Friday, Sep. 08, 1967

"This is not a love-in," squawked a pimply bacchante, "it's a cash-in." And so it was--another ingenious cash-in by the eleemosynarily inspired Duke of Bedford, 50, who for a price stands ever-ready to throw open the gate of historic, debt-encrusted Woburn Abbey.

This time it was a three-day frolic billed as the world's largest love-in, admission $2.80 per day, hot dogs 250 each. More than 12,000 tinkling hippies and mods made the sad scene, went away unloved (boy-girl ratio: 5 to 1), unstoned (200 constables prowled the premises in search of pot), and unmoved by the 15 jangling psychedelic bands. Though the flower children wilted, the duke got a large charge ($14,000 net) out of the love-in, and the duchess was pretty jolted herself. "I was away from Woburn," she said. "I thought these people were holding a flower festival."

Scant days remained before his concert at the St.-Tropez Festival, and Pianist Byron Janis, 39, was staring straight into the jaws of une veritable debacle. His new white dinner jacket, a double-breasted poem in paper limned especially for him by Haute Couturier Pierre Cardin, had proved a grabber in the armpits. "Rush me another," pled the pianist. "I have to move my arms."

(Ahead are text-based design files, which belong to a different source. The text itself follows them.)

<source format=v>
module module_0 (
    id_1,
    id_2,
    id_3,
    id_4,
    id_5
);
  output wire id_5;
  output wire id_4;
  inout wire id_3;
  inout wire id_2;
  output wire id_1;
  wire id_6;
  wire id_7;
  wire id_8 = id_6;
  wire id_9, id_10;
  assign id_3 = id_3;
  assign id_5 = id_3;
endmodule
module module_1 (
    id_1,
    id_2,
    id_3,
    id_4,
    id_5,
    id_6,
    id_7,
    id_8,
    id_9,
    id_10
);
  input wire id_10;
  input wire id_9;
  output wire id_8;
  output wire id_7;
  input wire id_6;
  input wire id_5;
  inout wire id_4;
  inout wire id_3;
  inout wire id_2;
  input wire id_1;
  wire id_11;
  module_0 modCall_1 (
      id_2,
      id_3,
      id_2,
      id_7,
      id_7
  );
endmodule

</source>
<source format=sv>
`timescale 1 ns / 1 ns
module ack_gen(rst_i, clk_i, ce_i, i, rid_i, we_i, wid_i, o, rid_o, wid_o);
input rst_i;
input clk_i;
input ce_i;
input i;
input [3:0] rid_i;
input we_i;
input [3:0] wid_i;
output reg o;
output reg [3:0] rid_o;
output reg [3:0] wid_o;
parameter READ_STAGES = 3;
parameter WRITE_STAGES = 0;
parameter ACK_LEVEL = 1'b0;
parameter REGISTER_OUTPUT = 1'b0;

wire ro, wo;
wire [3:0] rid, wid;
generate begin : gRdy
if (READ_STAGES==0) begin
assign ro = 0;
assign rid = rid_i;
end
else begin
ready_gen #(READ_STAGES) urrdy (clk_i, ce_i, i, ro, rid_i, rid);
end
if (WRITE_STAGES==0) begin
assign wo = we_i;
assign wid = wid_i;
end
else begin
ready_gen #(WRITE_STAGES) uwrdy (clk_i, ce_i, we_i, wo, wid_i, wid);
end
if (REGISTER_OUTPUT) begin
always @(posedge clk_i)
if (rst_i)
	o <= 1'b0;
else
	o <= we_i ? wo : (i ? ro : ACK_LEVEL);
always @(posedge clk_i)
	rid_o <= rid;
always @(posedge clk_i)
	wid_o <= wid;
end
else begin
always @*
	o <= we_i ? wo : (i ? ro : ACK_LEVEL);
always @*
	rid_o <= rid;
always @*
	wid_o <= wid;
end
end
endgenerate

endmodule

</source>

Seizing his scissors, Cardin fashioned another, chestier paper jacket, put it on the evening jet from Paris to Nice, whence it was whisked by helicopter to Janis mere moments before the performance. Pausing only to snip off some excess sleeve, Janis donned the coat and played his concert to pandemonious applause. And why a paper dinner jacket in the first place? Well, in the first place it's pretty chic; and--uh--Janis works up quite a sweat.

Nothing earns so much sympathy these days as the plight of the second-class citizen, and even the Duchess of Windsor, 70, qualifies. The Duchess "has been officially relegated to the position of a second-class wife," complains British Genealogist Philip Thomas in the latest edition of the authoritative Burke's Peerage. The harsh terms of her morganatic marriage to the abdicated King Edward VIII in 1937 were "the most flagrant act of discrimination in the whole history of our dynasty," Thomas fumed, arguing that she ought to be recognized as the "consort of a royal prince" and referred to as "Her Royal Highness" instead of having to scruff along as "Her Grace."

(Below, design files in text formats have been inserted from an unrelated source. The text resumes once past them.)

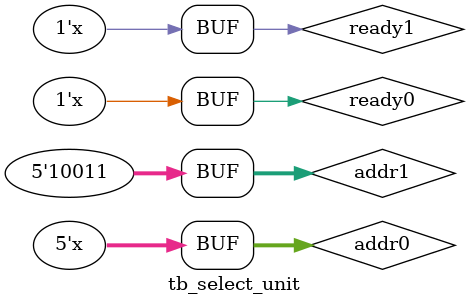
<source format=v>
module tb_select_unit();
    reg ready0, ready1;
    reg [4:0] addr0, addr1;
    wire ready01;
    wire [4:0] addr01;
    select_unit u_select_unit(
    	.ready0  (ready0  ),
        .ready1  (ready1  ),
        .addr0   (addr0   ),
        .addr1   (addr1   ),
        .ready01 (ready01 ),
        .addr01  (addr01  )
    );

    initial begin
        addr0 = 5'b01011;
        addr1 = 5'b10011;
        ready0 = 1'b1;
        ready1 = 1'b1;
    end

    always # 10 begin
        addr0 = addr0 + 1'b1;
    end

    always # 30 begin
        ready1 = ~ready1;
    end

    always # 40 begin
        ready0 = ~ready0;
    end
    
endmodule
</source>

Among long-distance saltwater swallowers, the treacherous 22-mile strait from the Farallon Islands to the California mainland near San Francisco has a reputation roughly like Mount Everest's.

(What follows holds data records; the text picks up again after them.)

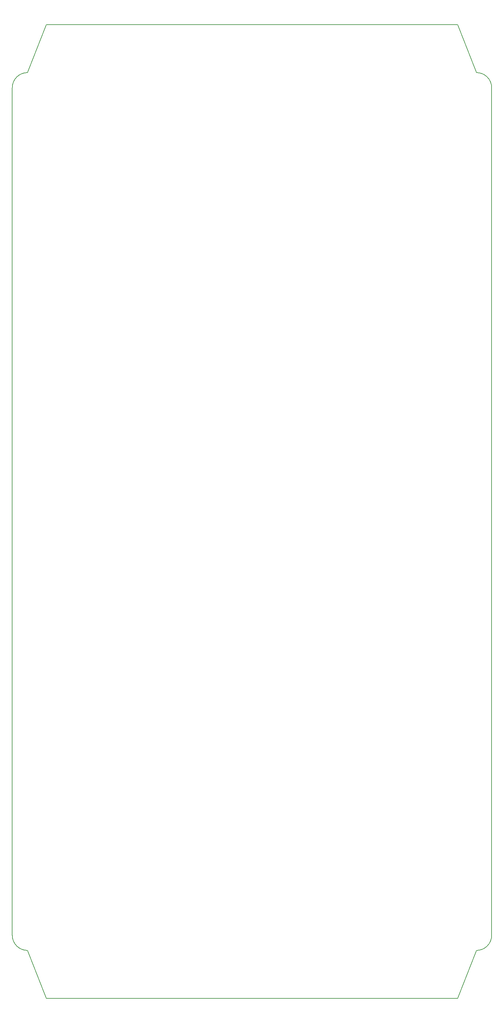
<source format=gbr>
%TF.GenerationSoftware,KiCad,Pcbnew,5.1.5+dfsg1-2build2*%
%TF.CreationDate,2020-11-09T16:58:00-06:00*%
%TF.ProjectId,TARS-MK1,54415253-2d4d-44b3-912e-6b696361645f,rev?*%
%TF.SameCoordinates,Original*%
%TF.FileFunction,Profile,NP*%
%FSLAX46Y46*%
G04 Gerber Fmt 4.6, Leading zero omitted, Abs format (unit mm)*
G04 Created by KiCad (PCBNEW 5.1.5+dfsg1-2build2) date 2020-11-09 16:58:00*
%MOMM*%
%LPD*%
G04 APERTURE LIST*
%TA.AperFunction,Profile*%
%ADD10C,0.150000*%
%TD*%
G04 APERTURE END LIST*
D10*
X318000000Y-27300000D02*
X209000000Y-27300000D01*
X323000000Y-40000000D02*
X318000000Y-27300000D01*
X204000000Y-40000000D02*
X209000000Y-27300000D01*
X209000000Y-285100000D02*
X318000000Y-285100000D01*
X323000000Y-272400000D02*
X318000000Y-285100000D01*
X204000000Y-272400000D02*
X209000000Y-285100000D01*
X327000000Y-268400000D02*
G75*
G02X323000000Y-272400000I-4000000J0D01*
G01*
X204000000Y-272400000D02*
G75*
G02X200000000Y-268400000I0J4000000D01*
G01*
X200000000Y-44000000D02*
G75*
G02X204000000Y-40000000I4000000J0D01*
G01*
X327000000Y-44000000D02*
G75*
G03X323000000Y-40000000I-4000000J0D01*
G01*
X327000000Y-44000000D02*
X327000000Y-268400000D01*
X200000000Y-44000000D02*
X200000000Y-268400000D01*
M02*

</source>
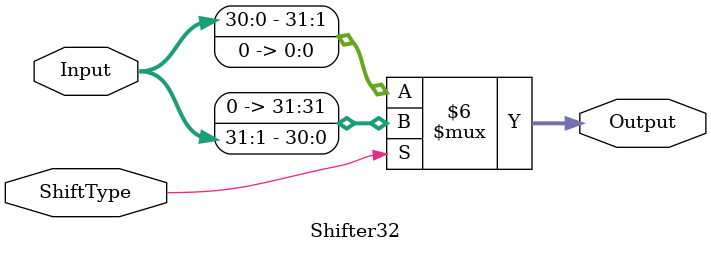
<source format=v>
`timescale 1ns / 1ps
module Shifter32 (
    input [31:0] Input,
    input ShiftType,      
    output reg [31:0] Output
);
    always @(*) begin
        if (ShiftType == 1'b0)
            Output = Input << 1;      
        else
            Output = Input >> 1;      
    end
endmodule

</source>
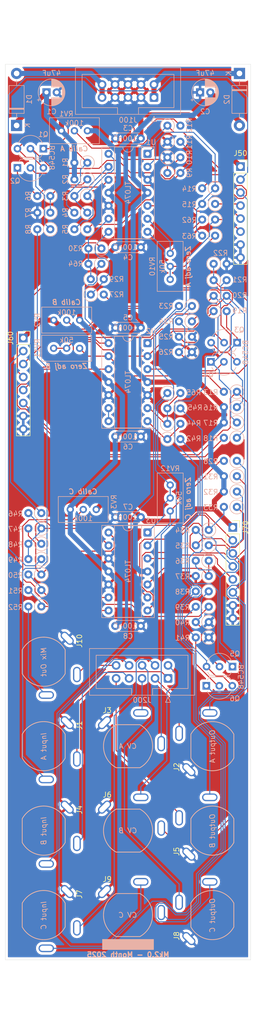
<source format=kicad_pcb>
(kicad_pcb
	(version 20241229)
	(generator "pcbnew")
	(generator_version "9.0")
	(general
		(thickness 1.6)
		(legacy_teardrops no)
	)
	(paper "A4" portrait)
	(title_block
		(rev "1")
		(company "DMH Instruments")
		(comment 1 "10cm Kosmo format synthesizer module PCB")
	)
	(layers
		(0 "F.Cu" signal)
		(2 "B.Cu" signal)
		(9 "F.Adhes" user "F.Adhesive")
		(11 "B.Adhes" user "B.Adhesive")
		(13 "F.Paste" user)
		(15 "B.Paste" user)
		(5 "F.SilkS" user "F.Silkscreen")
		(7 "B.SilkS" user "B.Silkscreen")
		(1 "F.Mask" user)
		(3 "B.Mask" user)
		(17 "Dwgs.User" user "User.Drawings")
		(19 "Cmts.User" user "User.Comments")
		(21 "Eco1.User" user "User.Eco1")
		(23 "Eco2.User" user "User.Eco2")
		(25 "Edge.Cuts" user)
		(27 "Margin" user)
		(31 "F.CrtYd" user "F.Courtyard")
		(29 "B.CrtYd" user "B.Courtyard")
		(35 "F.Fab" user)
		(33 "B.Fab" user)
		(39 "User.1" user "User.LayoutGuide")
		(41 "User.2" user)
		(43 "User.3" user)
		(45 "User.4" user)
		(47 "User.5" user)
		(49 "User.6" user)
		(51 "User.7" user)
		(53 "User.8" user)
		(55 "User.9" user "User.FrontPanelEdge")
	)
	(setup
		(stackup
			(layer "F.SilkS"
				(type "Top Silk Screen")
			)
			(layer "F.Paste"
				(type "Top Solder Paste")
			)
			(layer "F.Mask"
				(type "Top Solder Mask")
				(thickness 0.01)
			)
			(layer "F.Cu"
				(type "copper")
				(thickness 0.035)
			)
			(layer "dielectric 1"
				(type "core")
				(thickness 1.51)
				(material "FR4")
				(epsilon_r 4.5)
				(loss_tangent 0.02)
			)
			(layer "B.Cu"
				(type "copper")
				(thickness 0.035)
			)
			(layer "B.Mask"
				(type "Bottom Solder Mask")
				(thickness 0.01)
			)
			(layer "B.Paste"
				(type "Bottom Solder Paste")
			)
			(layer "B.SilkS"
				(type "Bottom Silk Screen")
			)
			(copper_finish "HAL lead-free")
			(dielectric_constraints no)
		)
		(pad_to_mask_clearance 0)
		(allow_soldermask_bridges_in_footprints no)
		(tenting front back)
		(grid_origin 50 30)
		(pcbplotparams
			(layerselection 0x00000000_00000000_55555555_5755f5ff)
			(plot_on_all_layers_selection 0x00000000_00000000_00000000_00000000)
			(disableapertmacros no)
			(usegerberextensions yes)
			(usegerberattributes yes)
			(usegerberadvancedattributes yes)
			(creategerberjobfile yes)
			(dashed_line_dash_ratio 12.000000)
			(dashed_line_gap_ratio 3.000000)
			(svgprecision 4)
			(plotframeref no)
			(mode 1)
			(useauxorigin no)
			(hpglpennumber 1)
			(hpglpenspeed 20)
			(hpglpendiameter 15.000000)
			(pdf_front_fp_property_popups yes)
			(pdf_back_fp_property_popups yes)
			(pdf_metadata yes)
			(pdf_single_document no)
			(dxfpolygonmode yes)
			(dxfimperialunits yes)
			(dxfusepcbnewfont yes)
			(psnegative no)
			(psa4output no)
			(plot_black_and_white yes)
			(plotinvisibletext no)
			(sketchpadsonfab no)
			(plotpadnumbers no)
			(hidednponfab no)
			(sketchdnponfab yes)
			(crossoutdnponfab yes)
			(subtractmaskfromsilk yes)
			(outputformat 1)
			(mirror no)
			(drillshape 0)
			(scaleselection 1)
			(outputdirectory "Gerbers/")
		)
	)
	(net 0 "")
	(net 1 "+12V")
	(net 2 "GND")
	(net 3 "-12V")
	(net 4 "Net-(D1-A)")
	(net 5 "Net-(D2-K)")
	(net 6 "Net-(J200-Pin_1)")
	(net 7 "/Inputs and Outputs/Input A Jack")
	(net 8 "Net-(J200-Pin_2)")
	(net 9 "/Inputs and Outputs/Output A Jack")
	(net 10 "/Inputs and Outputs/CV A Jack")
	(net 11 "Net-(J200-Pin_3)")
	(net 12 "Net-(J200-Pin_4)")
	(net 13 "/Inputs and Outputs/Input B Jack")
	(net 14 "Net-(J200-Pin_5)")
	(net 15 "/Inputs and Outputs/Output B Jack")
	(net 16 "/Inputs and Outputs/CV B Jack")
	(net 17 "Net-(J200-Pin_10)")
	(net 18 "Net-(J200-Pin_9)")
	(net 19 "/Inputs and Outputs/Input C Jack")
	(net 20 "/Inputs and Outputs/Output C Jack")
	(net 21 "Net-(J200-Pin_8)")
	(net 22 "Net-(J200-Pin_7)")
	(net 23 "/Inputs and Outputs/CV C Jack")
	(net 24 "Net-(J200-Pin_6)")
	(net 25 "/Inputs and Outputs/Mix Out Jack")
	(net 26 "/Inputs and Outputs/Offset A Pot")
	(net 27 "/Inputs and Outputs/Mute A Switch")
	(net 28 "/Inputs and Outputs/Mute B Switch")
	(net 29 "/Inputs and Outputs/Offset B Pot")
	(net 30 "/Inputs and Outputs/Offset C Pot")
	(net 31 "/Inputs and Outputs/Mute C Switch")
	(net 32 "Net-(Q1-B)")
	(net 33 "Net-(Q1-C)")
	(net 34 "Net-(Q1-E)")
	(net 35 "Net-(Q2-B)")
	(net 36 "Net-(Q2-C)")
	(net 37 "Net-(Q3-C)")
	(net 38 "Net-(Q3-B)")
	(net 39 "Net-(Q3-E)")
	(net 40 "Net-(Q4-C)")
	(net 41 "Net-(Q4-B)")
	(net 42 "Net-(Q5-C)")
	(net 43 "Net-(Q5-E)")
	(net 44 "Net-(Q5-B)")
	(net 45 "Net-(Q6-C)")
	(net 46 "Net-(Q6-B)")
	(net 47 "Net-(U1D--)")
	(net 48 "Net-(R3-Pad1)")
	(net 49 "Net-(R9-Pad1)")
	(net 50 "Net-(R12-Pad1)")
	(net 51 "Net-(U1A--)")
	(net 52 "Net-(U1C--)")
	(net 53 "Net-(R18-Pad1)")
	(net 54 "Net-(R24-Pad1)")
	(net 55 "Net-(R27-Pad1)")
	(net 56 "Net-(U1B--)")
	(net 57 "Net-(R33-Pad1)")
	(net 58 "Net-(U2C--)")
	(net 59 "Net-(R39-Pad1)")
	(net 60 "Net-(R42-Pad1)")
	(net 61 "Net-(U2B--)")
	(net 62 "Net-(U2A--)")
	(net 63 "Net-(R47-Pad2)")
	(net 64 "Net-(U2D--)")
	(net 65 "Net-(R51-Pad2)")
	(net 66 "/Inputs and Outputs/CV Amt A Pot")
	(net 67 "/Inputs and Outputs/CV Amt B Pot")
	(net 68 "/Inputs and Outputs/CV Amt C Pot")
	(net 69 "Net-(U3B--)")
	(net 70 "Net-(U3C--)")
	(net 71 "Net-(U3A--)")
	(net 72 "Net-(R63-Pad1)")
	(net 73 "Net-(R64-Pad1)")
	(net 74 "Net-(R65-Pad1)")
	(net 75 "Net-(U3D--)")
	(net 76 "Net-(U1D-+)")
	(net 77 "Net-(U2A-+)")
	(net 78 "Net-(U3B-+)")
	(footprint "SynthStuff:CUI_MJ-63052A" (layer "F.Cu") (at 58.5 175.75 -90))
	(footprint "SynthStuff:CUI_MJ-63052A" (layer "F.Cu") (at 58.5 159.25 -90))
	(footprint "SynthStuff:CUI_MJ-63052A" (layer "F.Cu") (at 91.5 192.25 90))
	(footprint "SynthStuff:CUI_MJ-63052A" (layer "F.Cu") (at 75 208.75))
	(footprint "SynthStuff:CUI_MJ-63052A" (layer "F.Cu") (at 75 175.75))
	(footprint "SynthStuff:CUI_MJ-63052A" (layer "F.Cu") (at 58.5 208.75 -90))
	(footprint "Connector_PinSocket_2.54mm:PinSocket_1x08_P2.54mm_Vertical" (layer "F.Cu") (at 95.5 133))
	(footprint "Connector_PinSocket_2.54mm:PinSocket_1x08_P2.54mm_Vertical" (layer "F.Cu") (at 54.5 96))
	(footprint "SynthStuff:CUI_MJ-63052A" (layer "F.Cu") (at 75 192.25))
	(footprint "SynthStuff:CUI_MJ-63052A" (layer "F.Cu") (at 58.5 192.25 -90))
	(footprint "SynthStuff:CUI_MJ-63052A" (layer "F.Cu") (at 91.5 175.75 90))
	(footprint "Connector_PinSocket_2.54mm:PinSocket_1x08_P2.54mm_Vertical" (layer "F.Cu") (at 97 62.5))
	(footprint "SynthStuff:CUI_MJ-63052A" (layer "F.Cu") (at 91.5 208.75 90))
	(footprint "Resistor_THT:R_Axial_DIN0207_L6.3mm_D2.5mm_P2.54mm_Vertical" (layer "B.Cu") (at 90.795 139.5 180))
	(footprint "Diode_THT:D_DO-41_SOD81_P10.16mm_Horizontal" (layer "B.Cu") (at 96.8 44.3 -90))
	(footprint "Resistor_THT:R_Axial_DIN0207_L6.3mm_D2.5mm_P2.54mm_Vertical" (layer "B.Cu") (at 91.75 87.75))
	(footprint "Potentiometer_THT:Potentiometer_Bourns_3296W_Vertical" (layer "B.Cu") (at 63.7 129.5 180))
	(footprint "Resistor_THT:R_Axial_DIN0207_L6.3mm_D2.5mm_P2.54mm_Vertical" (layer "B.Cu") (at 58.045 136.2 180))
	(footprint "Resistor_THT:R_Axial_DIN0207_L6.3mm_D2.5mm_P2.54mm_Vertical" (layer "B.Cu") (at 90.795 136.5 180))
	(footprint "Resistor_THT:R_Axial_DIN0207_L6.3mm_D2.5mm_P2.54mm_Vertical" (layer "B.Cu") (at 96.295 123 180))
	(footprint "Resistor_THT:R_Axial_DIN0207_L6.3mm_D2.5mm_P2.54mm_Vertical" (layer "B.Cu") (at 96.295 120 180))
	(footprint "Resistor_THT:R_Axial_DIN0207_L6.3mm_D2.5mm_P2.54mm_Vertical" (layer "B.Cu") (at 67.71 87.5))
	(footprint "Resistor_THT:R_Axial_DIN0207_L6.3mm_D2.5mm_P2.54mm_Vertical" (layer "B.Cu") (at 91.75 81.5))
	(footprint "Resistor_THT:R_Axial_DIN0207_L6.3mm_D2.5mm_P2.54mm_Vertical" (layer "B.Cu") (at 82.705 115.75))
	(footprint "Resistor_THT:R_Axial_DIN0207_L6.3mm_D2.5mm_P2.54mm_Vertical" (layer "B.Cu") (at 92.045 69.8 180))
	(footprint "Resistor_THT:R_Axial_DIN0207_L6.3mm_D2.5mm_P2.54mm_Vertical" (layer "B.Cu") (at 69.795 81.5 180))
	(footprint "Resistor_THT:R_Axial_DIN0207_L6.3mm_D2.5mm_P2.54mm_Vertical" (layer "B.Cu") (at 82.705 60.7))
	(footprint "Diode_THT:D_DO-41_SOD81_P10.16mm_Horizontal" (layer "B.Cu") (at 53.2 54.46 90))
	(footprint "Resistor_THT:R_Axial_DIN0207_L6.3mm_D2.5mm_P2.54mm_Vertical" (layer "B.Cu") (at 58.045 133.2 180))
	(footprint "Resistor_THT:R_Axial_DIN0207_L6.3mm_D2.5mm_P2.54mm_Vertical" (layer "B.Cu") (at 58.045 145.25 180))
	(footprint "Resistor_THT:R_Axial_DIN0207_L6.3mm_D2.5mm_P2.54mm_Vertical" (layer "B.Cu") (at 96.295 106.5 180))
	(footprint "Resistor_THT:R_Axial_DIN0207_L6.3mm_D2.5mm_P2.54mm_Vertical" (layer "B.Cu") (at 90.79 148.5 180))
	(footprint "Potentiometer_THT:Potentiometer_Bourns_3296W_Vertical" (layer "B.Cu") (at 83.25 79.46 90))
	(footprint "Potentiometer_THT:Potentiometer_Bourns_3296W_Vertical" (layer "B.Cu") (at 65.54 92.5))
	(footprint "Resistor_THT:R_Axial_DIN0207_L6.3mm_D2.5mm_P2.54mm_Vertical" (layer "B.Cu") (at 91.75 84.7))
	(footprint "Resistor_THT:R_Axial_DIN0207_L6.3mm_D2.5mm_P2.54mm_Vertical"
		(layer "B.Cu")
		(uuid "5dcc12cd-2faf-46ca-928b-a9d5756e386b")
		(at 58.045 142.2 180)
		(descr "Resistor, Axial_DIN0207 series, Axial, Vertical, pin pitch=2.54mm, 0.25W = 1/4W, length*diameter=6.3*2.5mm^2, http://cdn-reichelt.de/documents/datenblatt/B400/1_4W%23YAG.pdf")
		(tags "Resistor Axial_DIN0207 series Axial Vertical pin pitch 2.54mm 0.25W = 1/4W length 6.3mm diameter 2.5mm")
		(property "Reference" "R50"
			(at 5.045 -0.15 0)
			(layer "B.SilkS")
			(uuid "e30f2f91-2c2d-43e4-ba34-0fe85248b920")
			(effects
				(font
					(size 1 1)
					(thickness 0.15)
				)
				(justify mirror)
			)
		)
		(property "Value" "100k"
			(at 1.27 -2.37 0)
			(layer "B.Fab")
			(hide yes)
			(uuid "d83c1344-a442-429b-8d84-f512e1b6c43f")
			(effects
				(font
					(size 1 1)
					(thickness 0.15)
				)
				(justify mirror)
			)
		)
		(property "Datasheet" ""
			(at 0 0 0)
			(unlocked yes)
			(layer "B.Fab")
			(hide yes)
			(uuid "b0e3ff43-ddef-4b44-ba6a-7dcb28b64349")
			(effects
				(font
					(size 1.27 1.27)
					(thickness 0.15)
				)
				(justify mirror)
			)
		)
		(property "Description" "Resistor, US symbol"
			(at 0 0 0)
			(unlocked yes)
			(layer "B.Fab")
			(hide yes)
			(uuid "79f9d7a0-0394-4f63-b95f-012b8d238f95")
			(effects
				(font
					(size 1.27 1.27)
					(thickness 0.15)
				)
				(justify mirror)
			)
		)
		(property ki_fp_filters "R_*")
		(path "/cf2dec9f-6388-4d4b-9b45-78eb859d2e80/fdac0f82-411a-4e13-9293-e2b88bddf74e")
		(sheetname "/Mixer/")
		(sheetfile "Mixer.kicad_sch")
		(attr through_hole)
		(fp_line
			(start 1.37 0)
			(end 1.44 0)
			(stroke
				(width 0.12)
				(type solid)
			)
			(layer "B.SilkS")
			(uuid "5baab56e-9b14-4635-89f3-f7454c7d4aa1")
		)
		(fp_circle
			(center 0 0)
			(end 1.37 0)
			(stroke
				(width 0.12)
				(type solid)
			)
			(fill no)
			(layer "B.SilkS")
			(uuid "ad7bea96-cd1f-4dd3-af72-e61cdf276a8a")
		)
		(fp_line
			(start 3.59 1.5)
			(end -1.5 1.5)
			(stroke
				(width 0.05)
				(type solid)
			)
			(layer "B.CrtYd")
			(uuid "99cbf347-4537-45d3-8dcb-684f2c5caa84")
		)
		(fp_line
			(start 3.59 -1.5)
			(end 3.59 1.5)
			(stroke
				(width 0.05)
				(type solid)
			)
			(layer "B.CrtYd")
			(uuid "7f4b92df-04f5-4109-b64e-70644b7a4cfd")
		)
		(fp_line
			(start -1.5 1.5)
			(end -1.5 -1.5)
			(stroke
				(width 0.05)
				(type solid)
			)
			(layer "B.CrtYd")
			(uuid "522e3fb5-3292-45d1-800a-c471ed94aec9")
		)
		(fp_line
			(start -1.5 -1.5)
			(end 3.59 -1.5)
			(stroke
				(width 0.05)
				(type solid)
			)
			(layer "B.CrtYd")
			(uuid "d5b4080b-46f5-4410-9173-c733452f4dd1")
		)
		(fp_line
			(start 0 0)
			(end 2.54 0)
			(stroke
				(width 0.1)
				(type solid)
			)
			(layer "B.Fab")
			(uuid "e9bc74f3-e958-444e-9ab7-4c88c091a0be")
		)
		(fp_circle
			(center 0 0)
			(end 1.25 0)
			(stroke
				(width 0.1)
				(type solid)
			)
			(fill no)
			(layer "B.Fab")
... [1004362 chars truncated]
</source>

Close to 50 swimmers have tried the crossing and been defeated by the strong currents and numbing cold. Last week Stewart Evans, 41, an Army lieutenant colonel who had spent five months training for the assault, marched down to a beach on the Farallons, smeared himself with great gobs of a "secret" cold-protective grease and stroked off--straight into a school of jellyfish. For two hours, his left arm was nearly useless with excruciating pain, but he somehow kept going until the pain subsided, after a total of 13 hrs. 44 min. 52 sec.

finally touched bottom, only to pitch forward exhausted in the shallow water. "Crawl, Stew, crawl," shouted his wife Pauline from the beach at Point Bonita--and Evans slowly crawled out of the water straight to her side.

Manhattan's sidewalk spectators are getting to be fairly ho-hum about movies shot on location, but this one was a real buzzer. Star of the film was Mia Farrow, 22, whose mob quotient has gone up considerably since she married Whosis, and furthermore didn't she seem to be--giggle blush--just a teensy bit preggers? Yes she did, and in no mood to dillydally about it, either. One day she was barely bulgy, the next she seemed six months along, and within a week she was 14 months pregnant. By this time even the most motherly fan had guessed that Mia's baby was really Rosemary's Baby, and that the father was an unknown pillow stuffer in Paramount's wardrobe department.

The romance had basic troubles right from the start, one of them being L.B.J.'s habit of calling him "Charlie." But for the surprising span of 25 months, in Washington and Acapulco, New York and Hollywood, Lynda Bird Johnson, 23, and Hollywood Climber George Hamilton, 28, were a more or less serious item on the nation's front pages.

Now, as Lynda Bird told a friend, "it's all over." Chin waggers guessed that the rift really opened in July, when vacationing Lynda was left twiddling her toes in London for three weeks while George struggled unsuccessfully to escape from Aristotle Onassis' yacht in the Mediterranean. As Hamilton confirmed all with a "We shall always be friends" statement, Lynda Bird let it be known that she has not been wholly unhappy recently in the company of Marine Captain and White House Aide Charles Robb, 28, her favorite bridge partner and her host at a beach bash in Delaware over the Fourth of July weekend.